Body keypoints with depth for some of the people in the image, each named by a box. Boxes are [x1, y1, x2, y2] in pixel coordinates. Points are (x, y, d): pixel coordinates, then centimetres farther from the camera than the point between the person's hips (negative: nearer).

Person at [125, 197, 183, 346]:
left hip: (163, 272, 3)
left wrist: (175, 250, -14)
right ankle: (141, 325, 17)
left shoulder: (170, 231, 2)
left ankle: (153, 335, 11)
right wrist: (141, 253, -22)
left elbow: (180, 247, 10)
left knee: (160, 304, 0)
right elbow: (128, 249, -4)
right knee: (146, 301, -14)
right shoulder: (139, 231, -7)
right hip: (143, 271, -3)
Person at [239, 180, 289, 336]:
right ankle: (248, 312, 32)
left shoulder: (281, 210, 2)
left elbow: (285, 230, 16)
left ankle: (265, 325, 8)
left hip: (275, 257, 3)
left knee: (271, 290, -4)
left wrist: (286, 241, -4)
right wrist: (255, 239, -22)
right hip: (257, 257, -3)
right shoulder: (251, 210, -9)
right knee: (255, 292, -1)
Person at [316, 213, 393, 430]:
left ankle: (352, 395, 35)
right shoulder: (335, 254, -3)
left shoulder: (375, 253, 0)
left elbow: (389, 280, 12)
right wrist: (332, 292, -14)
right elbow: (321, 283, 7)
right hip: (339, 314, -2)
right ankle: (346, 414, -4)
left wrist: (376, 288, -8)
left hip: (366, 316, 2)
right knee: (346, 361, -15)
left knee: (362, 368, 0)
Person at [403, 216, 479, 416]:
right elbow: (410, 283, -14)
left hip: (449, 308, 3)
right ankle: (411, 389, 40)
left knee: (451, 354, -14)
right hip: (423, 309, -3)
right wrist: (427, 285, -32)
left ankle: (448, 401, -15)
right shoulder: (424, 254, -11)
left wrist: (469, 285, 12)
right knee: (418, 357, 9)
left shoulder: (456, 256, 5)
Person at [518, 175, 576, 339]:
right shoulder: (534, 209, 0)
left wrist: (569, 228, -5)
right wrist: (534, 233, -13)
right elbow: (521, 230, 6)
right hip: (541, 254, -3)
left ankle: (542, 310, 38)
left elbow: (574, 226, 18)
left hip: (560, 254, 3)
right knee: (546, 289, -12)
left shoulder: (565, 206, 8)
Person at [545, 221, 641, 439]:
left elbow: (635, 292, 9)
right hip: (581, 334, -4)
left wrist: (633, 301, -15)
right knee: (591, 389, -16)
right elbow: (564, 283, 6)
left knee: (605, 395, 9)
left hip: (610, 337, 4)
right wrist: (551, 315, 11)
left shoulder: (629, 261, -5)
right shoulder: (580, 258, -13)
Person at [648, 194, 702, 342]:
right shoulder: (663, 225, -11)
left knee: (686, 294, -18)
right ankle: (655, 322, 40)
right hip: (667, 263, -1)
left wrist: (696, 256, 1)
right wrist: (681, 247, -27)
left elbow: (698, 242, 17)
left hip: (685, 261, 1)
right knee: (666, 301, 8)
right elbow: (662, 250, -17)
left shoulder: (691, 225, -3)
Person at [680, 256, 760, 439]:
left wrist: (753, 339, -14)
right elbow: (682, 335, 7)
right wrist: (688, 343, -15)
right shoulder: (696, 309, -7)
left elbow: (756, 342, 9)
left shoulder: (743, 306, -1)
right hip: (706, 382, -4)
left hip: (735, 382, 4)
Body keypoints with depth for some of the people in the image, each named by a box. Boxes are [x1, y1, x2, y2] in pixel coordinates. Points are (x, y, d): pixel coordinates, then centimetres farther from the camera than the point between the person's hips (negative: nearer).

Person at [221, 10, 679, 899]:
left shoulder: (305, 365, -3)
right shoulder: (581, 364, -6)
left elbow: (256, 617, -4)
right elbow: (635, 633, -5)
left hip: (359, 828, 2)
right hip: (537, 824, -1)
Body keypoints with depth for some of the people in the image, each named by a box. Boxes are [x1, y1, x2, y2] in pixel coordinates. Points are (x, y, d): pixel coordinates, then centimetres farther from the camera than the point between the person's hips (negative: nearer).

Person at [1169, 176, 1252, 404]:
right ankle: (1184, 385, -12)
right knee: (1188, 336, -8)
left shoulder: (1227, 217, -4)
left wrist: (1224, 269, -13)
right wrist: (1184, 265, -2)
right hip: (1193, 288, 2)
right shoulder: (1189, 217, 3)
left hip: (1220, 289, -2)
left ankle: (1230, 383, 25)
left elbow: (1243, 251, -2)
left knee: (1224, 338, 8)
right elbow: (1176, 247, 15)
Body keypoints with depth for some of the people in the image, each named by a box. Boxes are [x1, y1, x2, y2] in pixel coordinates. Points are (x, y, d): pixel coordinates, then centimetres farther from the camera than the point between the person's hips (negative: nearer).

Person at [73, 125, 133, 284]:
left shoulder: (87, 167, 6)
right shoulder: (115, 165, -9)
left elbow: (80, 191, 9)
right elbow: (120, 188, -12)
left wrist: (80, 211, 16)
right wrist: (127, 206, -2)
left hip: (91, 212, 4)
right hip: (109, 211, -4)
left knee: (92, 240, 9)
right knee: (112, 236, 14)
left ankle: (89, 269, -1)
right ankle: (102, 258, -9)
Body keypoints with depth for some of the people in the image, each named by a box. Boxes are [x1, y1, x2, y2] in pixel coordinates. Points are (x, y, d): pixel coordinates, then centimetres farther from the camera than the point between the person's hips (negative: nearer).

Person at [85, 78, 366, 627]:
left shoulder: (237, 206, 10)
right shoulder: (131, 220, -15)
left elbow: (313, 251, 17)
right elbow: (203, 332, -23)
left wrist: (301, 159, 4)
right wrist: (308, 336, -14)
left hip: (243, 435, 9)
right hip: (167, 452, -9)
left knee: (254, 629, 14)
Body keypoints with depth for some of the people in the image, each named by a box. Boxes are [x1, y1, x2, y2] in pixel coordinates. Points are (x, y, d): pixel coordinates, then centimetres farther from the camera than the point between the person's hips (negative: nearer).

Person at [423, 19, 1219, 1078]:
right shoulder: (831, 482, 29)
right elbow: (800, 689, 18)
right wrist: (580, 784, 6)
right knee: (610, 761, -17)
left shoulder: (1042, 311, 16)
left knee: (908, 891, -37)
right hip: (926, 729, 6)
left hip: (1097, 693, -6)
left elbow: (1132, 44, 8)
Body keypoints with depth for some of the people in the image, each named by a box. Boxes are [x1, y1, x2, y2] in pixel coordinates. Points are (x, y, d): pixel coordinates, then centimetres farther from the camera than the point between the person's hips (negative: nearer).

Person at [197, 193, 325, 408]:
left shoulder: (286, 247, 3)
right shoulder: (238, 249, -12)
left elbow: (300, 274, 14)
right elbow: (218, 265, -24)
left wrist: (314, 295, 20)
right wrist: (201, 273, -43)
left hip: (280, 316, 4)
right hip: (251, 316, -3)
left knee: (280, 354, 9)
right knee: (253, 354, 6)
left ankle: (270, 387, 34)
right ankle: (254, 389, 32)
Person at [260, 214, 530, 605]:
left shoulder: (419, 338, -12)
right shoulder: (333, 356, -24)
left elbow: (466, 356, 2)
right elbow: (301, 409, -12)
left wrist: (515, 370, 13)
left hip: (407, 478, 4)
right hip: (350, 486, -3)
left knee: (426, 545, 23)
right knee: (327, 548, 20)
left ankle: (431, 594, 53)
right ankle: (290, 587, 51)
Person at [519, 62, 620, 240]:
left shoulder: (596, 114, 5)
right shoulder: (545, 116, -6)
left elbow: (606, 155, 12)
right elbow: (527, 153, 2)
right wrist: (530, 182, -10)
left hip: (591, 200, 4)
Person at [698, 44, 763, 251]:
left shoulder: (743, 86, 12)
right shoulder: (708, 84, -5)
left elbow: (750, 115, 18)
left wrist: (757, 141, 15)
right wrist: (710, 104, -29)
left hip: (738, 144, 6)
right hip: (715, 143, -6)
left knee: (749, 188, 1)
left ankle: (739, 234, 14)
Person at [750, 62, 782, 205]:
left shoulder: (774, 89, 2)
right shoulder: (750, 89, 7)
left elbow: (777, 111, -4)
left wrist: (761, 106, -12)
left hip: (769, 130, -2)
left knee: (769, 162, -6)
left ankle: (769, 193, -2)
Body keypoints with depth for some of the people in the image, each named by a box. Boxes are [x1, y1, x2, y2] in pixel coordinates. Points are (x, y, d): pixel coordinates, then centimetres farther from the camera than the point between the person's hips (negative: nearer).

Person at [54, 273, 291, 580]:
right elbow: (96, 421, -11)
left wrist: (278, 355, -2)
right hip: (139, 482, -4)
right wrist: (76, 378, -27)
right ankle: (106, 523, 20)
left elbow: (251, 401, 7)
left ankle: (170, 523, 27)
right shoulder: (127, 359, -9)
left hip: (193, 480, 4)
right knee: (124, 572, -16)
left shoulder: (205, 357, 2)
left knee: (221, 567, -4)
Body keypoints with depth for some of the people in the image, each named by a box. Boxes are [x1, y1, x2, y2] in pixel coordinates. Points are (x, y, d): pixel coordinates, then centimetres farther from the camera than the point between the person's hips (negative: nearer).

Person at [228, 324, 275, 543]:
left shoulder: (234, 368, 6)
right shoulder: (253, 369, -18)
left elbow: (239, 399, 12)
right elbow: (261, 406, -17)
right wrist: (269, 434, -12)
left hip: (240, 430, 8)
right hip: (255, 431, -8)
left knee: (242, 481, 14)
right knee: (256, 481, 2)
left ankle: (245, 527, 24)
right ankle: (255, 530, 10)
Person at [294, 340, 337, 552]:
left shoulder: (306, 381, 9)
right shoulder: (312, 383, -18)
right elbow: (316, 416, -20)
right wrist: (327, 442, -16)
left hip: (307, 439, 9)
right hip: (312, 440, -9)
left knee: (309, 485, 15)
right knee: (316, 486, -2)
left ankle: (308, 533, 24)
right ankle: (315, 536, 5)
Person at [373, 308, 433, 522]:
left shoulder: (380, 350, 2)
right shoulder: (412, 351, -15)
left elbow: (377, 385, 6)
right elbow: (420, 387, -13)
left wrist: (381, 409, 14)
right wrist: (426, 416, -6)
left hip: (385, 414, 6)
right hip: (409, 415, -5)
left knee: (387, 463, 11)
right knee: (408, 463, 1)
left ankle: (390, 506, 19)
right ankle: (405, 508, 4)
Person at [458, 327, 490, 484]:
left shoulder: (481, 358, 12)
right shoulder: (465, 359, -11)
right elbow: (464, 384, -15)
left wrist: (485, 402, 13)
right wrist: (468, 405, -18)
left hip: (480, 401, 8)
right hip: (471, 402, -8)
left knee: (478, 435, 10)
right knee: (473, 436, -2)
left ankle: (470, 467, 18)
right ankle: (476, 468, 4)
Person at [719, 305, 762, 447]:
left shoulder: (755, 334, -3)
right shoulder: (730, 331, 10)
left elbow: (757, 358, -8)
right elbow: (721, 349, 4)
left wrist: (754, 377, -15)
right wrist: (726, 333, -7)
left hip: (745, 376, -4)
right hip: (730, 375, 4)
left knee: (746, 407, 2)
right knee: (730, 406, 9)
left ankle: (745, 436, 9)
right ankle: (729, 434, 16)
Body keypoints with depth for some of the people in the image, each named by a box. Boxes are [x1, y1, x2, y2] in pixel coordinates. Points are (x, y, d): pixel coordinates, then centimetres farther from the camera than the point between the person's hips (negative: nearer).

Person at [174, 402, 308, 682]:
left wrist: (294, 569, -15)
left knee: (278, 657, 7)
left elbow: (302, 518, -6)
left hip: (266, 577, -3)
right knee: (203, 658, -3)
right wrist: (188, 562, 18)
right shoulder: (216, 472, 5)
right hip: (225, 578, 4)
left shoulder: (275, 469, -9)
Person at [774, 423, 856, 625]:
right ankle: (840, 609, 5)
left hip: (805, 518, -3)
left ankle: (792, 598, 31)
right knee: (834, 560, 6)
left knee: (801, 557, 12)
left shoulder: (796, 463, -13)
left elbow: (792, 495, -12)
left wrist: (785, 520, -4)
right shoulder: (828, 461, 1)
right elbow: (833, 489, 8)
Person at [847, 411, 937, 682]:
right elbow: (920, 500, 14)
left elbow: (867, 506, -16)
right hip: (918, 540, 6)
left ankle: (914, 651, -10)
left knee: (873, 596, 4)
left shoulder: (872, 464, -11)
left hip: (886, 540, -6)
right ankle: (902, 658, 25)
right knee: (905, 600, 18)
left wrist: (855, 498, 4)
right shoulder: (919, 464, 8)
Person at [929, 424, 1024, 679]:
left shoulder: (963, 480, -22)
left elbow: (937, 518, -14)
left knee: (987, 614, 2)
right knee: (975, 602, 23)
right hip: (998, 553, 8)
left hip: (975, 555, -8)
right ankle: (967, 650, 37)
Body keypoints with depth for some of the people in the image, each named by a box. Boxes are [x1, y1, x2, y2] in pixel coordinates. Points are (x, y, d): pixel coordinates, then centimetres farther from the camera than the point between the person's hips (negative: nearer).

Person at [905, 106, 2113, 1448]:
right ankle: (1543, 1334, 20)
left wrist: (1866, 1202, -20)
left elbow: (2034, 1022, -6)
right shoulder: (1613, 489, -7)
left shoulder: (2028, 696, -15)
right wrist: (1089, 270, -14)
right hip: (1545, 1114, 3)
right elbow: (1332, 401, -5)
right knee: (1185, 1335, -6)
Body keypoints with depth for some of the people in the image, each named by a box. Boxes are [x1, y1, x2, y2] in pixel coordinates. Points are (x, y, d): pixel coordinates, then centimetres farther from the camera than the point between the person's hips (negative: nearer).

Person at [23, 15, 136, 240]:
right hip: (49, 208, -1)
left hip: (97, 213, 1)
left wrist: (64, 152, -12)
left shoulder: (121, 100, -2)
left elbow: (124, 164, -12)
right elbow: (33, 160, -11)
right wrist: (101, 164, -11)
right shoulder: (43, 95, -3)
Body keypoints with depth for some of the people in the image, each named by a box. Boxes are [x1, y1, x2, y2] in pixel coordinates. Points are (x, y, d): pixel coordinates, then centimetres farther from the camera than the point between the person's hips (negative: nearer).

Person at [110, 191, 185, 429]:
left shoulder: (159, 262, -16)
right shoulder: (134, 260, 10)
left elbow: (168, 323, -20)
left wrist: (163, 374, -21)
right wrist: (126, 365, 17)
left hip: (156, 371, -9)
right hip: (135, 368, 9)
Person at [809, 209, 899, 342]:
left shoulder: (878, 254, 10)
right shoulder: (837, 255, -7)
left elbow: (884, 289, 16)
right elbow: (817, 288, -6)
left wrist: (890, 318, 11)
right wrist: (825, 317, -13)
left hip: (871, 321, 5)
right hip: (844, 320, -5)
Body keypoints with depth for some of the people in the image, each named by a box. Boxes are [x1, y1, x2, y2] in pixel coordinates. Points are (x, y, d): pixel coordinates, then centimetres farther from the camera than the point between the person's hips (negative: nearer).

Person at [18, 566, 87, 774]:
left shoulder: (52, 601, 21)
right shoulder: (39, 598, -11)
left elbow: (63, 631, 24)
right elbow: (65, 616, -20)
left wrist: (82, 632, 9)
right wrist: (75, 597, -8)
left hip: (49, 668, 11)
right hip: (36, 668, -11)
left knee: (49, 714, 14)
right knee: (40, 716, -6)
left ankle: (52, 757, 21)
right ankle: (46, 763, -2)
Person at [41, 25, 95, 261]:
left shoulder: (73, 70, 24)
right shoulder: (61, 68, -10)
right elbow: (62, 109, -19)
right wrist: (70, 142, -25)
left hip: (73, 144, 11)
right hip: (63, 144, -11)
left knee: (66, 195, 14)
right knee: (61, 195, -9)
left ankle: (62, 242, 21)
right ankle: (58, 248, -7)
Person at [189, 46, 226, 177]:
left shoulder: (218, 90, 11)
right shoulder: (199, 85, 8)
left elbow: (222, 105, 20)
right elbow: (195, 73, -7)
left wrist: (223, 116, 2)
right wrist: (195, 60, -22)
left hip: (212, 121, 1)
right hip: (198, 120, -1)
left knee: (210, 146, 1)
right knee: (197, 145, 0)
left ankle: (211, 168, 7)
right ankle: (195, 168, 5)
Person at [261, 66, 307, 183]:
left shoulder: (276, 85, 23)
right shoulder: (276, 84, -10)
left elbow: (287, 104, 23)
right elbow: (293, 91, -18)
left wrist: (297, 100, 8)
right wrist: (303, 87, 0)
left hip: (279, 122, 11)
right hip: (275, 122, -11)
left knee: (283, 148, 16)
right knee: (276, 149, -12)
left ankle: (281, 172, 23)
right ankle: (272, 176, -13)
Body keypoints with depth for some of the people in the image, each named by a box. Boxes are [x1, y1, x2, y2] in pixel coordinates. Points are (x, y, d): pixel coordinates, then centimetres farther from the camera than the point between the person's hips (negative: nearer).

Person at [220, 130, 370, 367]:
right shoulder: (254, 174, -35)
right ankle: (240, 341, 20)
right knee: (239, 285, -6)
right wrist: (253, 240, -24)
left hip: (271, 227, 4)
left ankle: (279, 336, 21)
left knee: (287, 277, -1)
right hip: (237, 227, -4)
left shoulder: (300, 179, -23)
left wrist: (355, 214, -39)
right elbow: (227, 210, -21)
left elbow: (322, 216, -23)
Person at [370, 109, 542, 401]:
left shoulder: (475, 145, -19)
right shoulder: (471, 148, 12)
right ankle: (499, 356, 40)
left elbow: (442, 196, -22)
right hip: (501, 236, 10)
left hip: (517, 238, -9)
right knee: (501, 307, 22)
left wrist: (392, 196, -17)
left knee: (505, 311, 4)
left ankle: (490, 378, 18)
----------
• Assignment: Copy the stretch from the line containing "left knee: (92, 240, 9)" through the line containing "left elbow: (313, 251, 17)" with no changes.

• Exercise output:
left knee: (92, 240, 9)
right knee: (112, 236, 14)
left ankle: (89, 269, -1)
right ankle: (102, 258, -9)
Body keypoints with depth for some of the people in the image, each named by a box. Boxes are [x1, y1, x2, y2] in pixel coordinates. Points are (x, y, d): pixel coordinates, then centimetres farther from the camera than the point between the person's hips (negative: nearer).

Person at [85, 78, 366, 627]:
left shoulder: (237, 206, 10)
right shoulder: (131, 220, -15)
left elbow: (313, 251, 17)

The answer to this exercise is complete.